Extracted page text data:
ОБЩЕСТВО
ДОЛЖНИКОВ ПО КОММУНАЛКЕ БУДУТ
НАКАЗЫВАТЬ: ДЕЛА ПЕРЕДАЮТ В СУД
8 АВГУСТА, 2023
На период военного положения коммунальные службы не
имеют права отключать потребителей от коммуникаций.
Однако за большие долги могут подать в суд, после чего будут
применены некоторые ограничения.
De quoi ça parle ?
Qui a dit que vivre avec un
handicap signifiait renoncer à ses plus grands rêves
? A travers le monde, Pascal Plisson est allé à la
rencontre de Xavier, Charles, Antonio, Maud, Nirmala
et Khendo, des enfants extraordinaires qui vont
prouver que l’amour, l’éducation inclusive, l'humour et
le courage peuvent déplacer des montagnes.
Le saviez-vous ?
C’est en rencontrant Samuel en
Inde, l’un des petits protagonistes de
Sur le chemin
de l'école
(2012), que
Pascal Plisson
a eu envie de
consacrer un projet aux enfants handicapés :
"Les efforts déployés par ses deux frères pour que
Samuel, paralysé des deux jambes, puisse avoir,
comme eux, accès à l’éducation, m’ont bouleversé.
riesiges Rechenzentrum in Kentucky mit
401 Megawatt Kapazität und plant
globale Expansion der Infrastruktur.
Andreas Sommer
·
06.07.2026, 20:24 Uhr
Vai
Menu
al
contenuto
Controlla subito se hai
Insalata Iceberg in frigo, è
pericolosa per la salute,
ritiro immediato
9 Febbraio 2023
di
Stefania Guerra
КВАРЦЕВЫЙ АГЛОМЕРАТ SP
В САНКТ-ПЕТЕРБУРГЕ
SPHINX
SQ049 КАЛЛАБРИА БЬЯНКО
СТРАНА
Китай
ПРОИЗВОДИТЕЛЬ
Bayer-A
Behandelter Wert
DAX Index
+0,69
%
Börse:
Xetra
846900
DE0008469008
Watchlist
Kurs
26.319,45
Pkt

▸ **What to produce**
Copy each line, exactly, that falls between the line containing "et Khendo, des" and the end of the entries, both included.

▸ **Your response**
et Khendo, des enfants extraordinaires qui vont
prouver que l’amour, l’éducation inclusive, l'humour et
le courage peuvent déplacer des montagnes.
Le saviez-vous ?
C’est en rencontrant Samuel en
Inde, l’un des petits protagonistes de
Sur le chemin
de l'école
(2012), que
Pascal Plisson
a eu envie de
consacrer un projet aux enfants handicapés :
"Les efforts déployés par ses deux frères pour que
Samuel, paralysé des deux jambes, puisse avoir,
comme eux, accès à l’éducation, m’ont bouleversé.
riesiges Rechenzentrum in Kentucky mit
401 Megawatt Kapazität und plant
globale Expansion der Infrastruktur.
Andreas Sommer
·
06.07.2026, 20:24 Uhr
Vai
Menu
al
contenuto
Controlla subito se hai
Insalata Iceberg in frigo, è
pericolosa per la salute,
ritiro immediato
9 Febbraio 2023
di
Stefania Guerra
КВАРЦЕВЫЙ АГЛОМЕРАТ SP
В САНКТ-ПЕТЕРБУРГЕ
SPHINX
SQ049 КАЛЛАБРИА БЬЯНКО
СТРАНА
Китай
ПРОИЗВОДИТЕЛЬ
Bayer-A
Behandelter Wert
DAX Index
+0,69
%
Börse:
Xetra
846900
DE0008469008
Watchlist
Kurs
26.319,45
Pkt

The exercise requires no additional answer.